Comienza el Año Dickens

Por Joseantoniobenito

Literatura

El hombre no es analítico, así, por naturaleza. Se vuelve analítico por oficio, pero de primeras recibe una impresión de totalidad. Eso lo explica muy bien Rothko, cuando justificaba

su expresionismo abstracto diciendo que los niños no empiezan sus barruntos sobre el papel

dibujando, sino pintando manchas de color. Porque lo primero que perciben de la realidad es

una fuerza totalizadora, algo integral que les sobreviene como una felicidad. Lo mismo ocurre

con la lectura. Del cuento que el padre les lee al pie de la cama, les queda una impresión de

maravilla. Los antiguos mapas de las ciudades también tenían esa voluntad de poner la mirada

en una perspectiva unificadora, en un ojo que todo lo podía abarcar, y «cuando se ve una ciudad

desde la altura nace el placer de ver el conjunto, de totalizar el más desmesurado de los textos

humanos» (Michel de Certeau).

### Material extraído
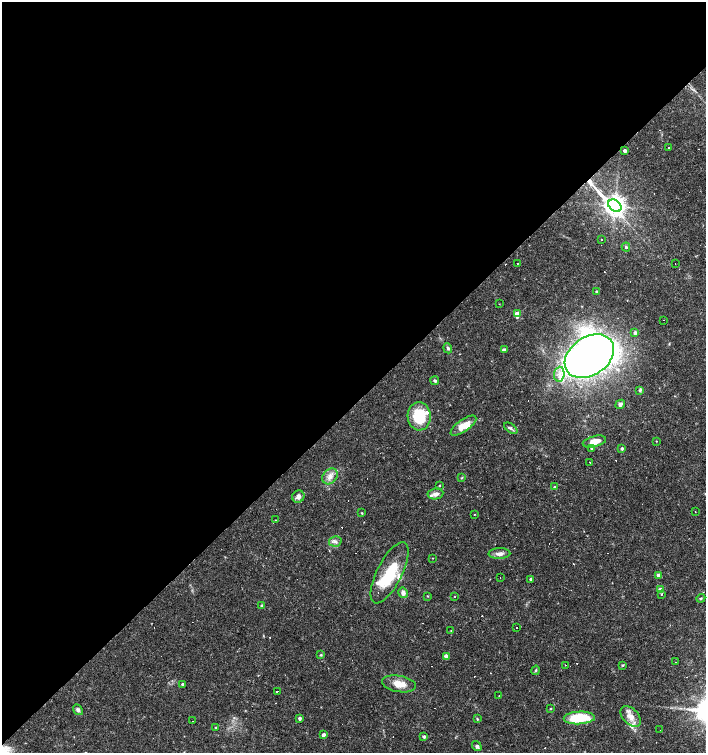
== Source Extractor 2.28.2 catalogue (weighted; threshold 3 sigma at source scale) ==
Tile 2 of 4 x 4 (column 2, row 1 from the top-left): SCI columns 1616-3022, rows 4509-6010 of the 5979 x 6011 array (HDU 1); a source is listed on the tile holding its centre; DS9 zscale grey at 2 x 2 block average (1 PNG px = mean of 2 x 2 image px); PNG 708 x 755 px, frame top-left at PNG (2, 2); each listed source drawn as its Kron ellipse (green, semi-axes under 4 px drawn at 4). Shown black and unused: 54% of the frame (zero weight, under 3 of 4 exposures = <1% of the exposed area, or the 3 px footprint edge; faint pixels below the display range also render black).
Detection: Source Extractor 2.28.2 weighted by HDU 2 'WHT'; one run over the whole footprint, this tile lists its part. Background 0.0165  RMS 0.0016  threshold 0.0072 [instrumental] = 3 sigma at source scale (4.5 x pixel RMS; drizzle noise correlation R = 1.50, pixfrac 1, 0.0396/0.0396 arcsec/px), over >= 5 px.
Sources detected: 121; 1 inside a brighter object's white glare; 36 cosmic-ray / hot-pixel residue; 1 long thin detection or spike segment (spike, bleed or trail) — neither listed nor drawn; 8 inside a brighter listed object's ellipse — not listed separately; the other 75 listed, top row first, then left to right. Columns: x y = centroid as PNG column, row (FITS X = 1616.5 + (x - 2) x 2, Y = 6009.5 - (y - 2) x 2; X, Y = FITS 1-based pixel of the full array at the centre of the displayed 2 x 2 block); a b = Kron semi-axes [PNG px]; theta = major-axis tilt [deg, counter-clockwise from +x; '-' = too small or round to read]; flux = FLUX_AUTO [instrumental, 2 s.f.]
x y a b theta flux
668 147 2 2 - 0.41
625 151 2 2 - 1.6
615 206 7 5 -40 260
602 239 2 2 - 0.41
626 247 4 3 - 0.66
517 263 2 2 - 0.18
675 264 2 2 - 0.28
597 292 2 2 - 0.83
499 304 2 2 - 0.14
517 314 4 3 - 7.3
663 320 2 2 - 0.21
635 333 3 3 - 1
448 348 5 3 - 0.68
504 350 3 2 - 2
589 356 27 19 34 470
559 374 7 5 86 2.3
435 381 4 4 - 0.63
640 390 4 3 - 0.56
620 404 5 4 - 1
419 416 14 11 -86 13
463 425 15 6 35 5.7
511 428 7 4 -37 0.79
656 441 2 2 - 0.18
594 442 12 5 15 3.5
591 448 2 2 - 0.26
622 448 2 2 - 0.73
590 462 2 2 - 1.6
330 476 9 7 49 2.5
461 478 3 2 - 0.25
439 485 2 2 - 0.27
554 487 3 2 - 0.55
435 494 8 5 8 1.6
298 497 6 6 - 1.4
695 511 2 2 - 0.41
362 513 2 2 - 0.32
474 514 2 2 - 1.1
275 520 2 2 - 0.18
335 541 6 5 - 1.3
499 554 11 5 2 2
432 558 3 2 - 0.15
389 573 33 12 63 16
658 575 3 3 - 1.3
500 578 2 2 - 0.23
531 579 3 2 - 1.2
660 590 3 3 - 6
403 593 5 4 - 1.7
662 594 2 2 - 0.45
428 596 3 2 - 0.2
454 597 2 2 - 0.64
701 598 4 3 - 0.4
262 606 3 3 - 1.3
517 628 2 2 - 0.73
451 631 2 2 - 0.23
321 655 4 3 - 0.4
446 656 3 3 - 4.1
676 662 2 2 - 0.27
566 665 2 2 - 0.54
623 665 4 3 - 0.34
536 670 5 3 - 0.42
183 684 2 2 - 0.88
399 684 17 8 -9 5.1
277 691 2 2 - 0.72
499 696 2 2 - 0.16
550 708 2 2 - 0.36
78 710 6 4 -53 1
631 716 12 7 -48 3.6
300 718 3 2 - 1.2
579 718 15 6 3 17
477 719 4 3 - 0.38
193 721 2 2 - 0.61
216 727 2 2 - 0.25
660 730 2 2 - 0.24
323 735 3 2 - 1.7
424 736 3 2 - 1.1
477 746 5 3 - 0.85
Diffuse or blended objects may show on this block-average render without a row.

### Qué entregar
Según el pasaje sobre el Año Dickens, ¿qué hacen los niños sobre el papel en lugar de dibujar, tal como lo explicaba Rothko?

### Respuesta
Pintan manchas de color.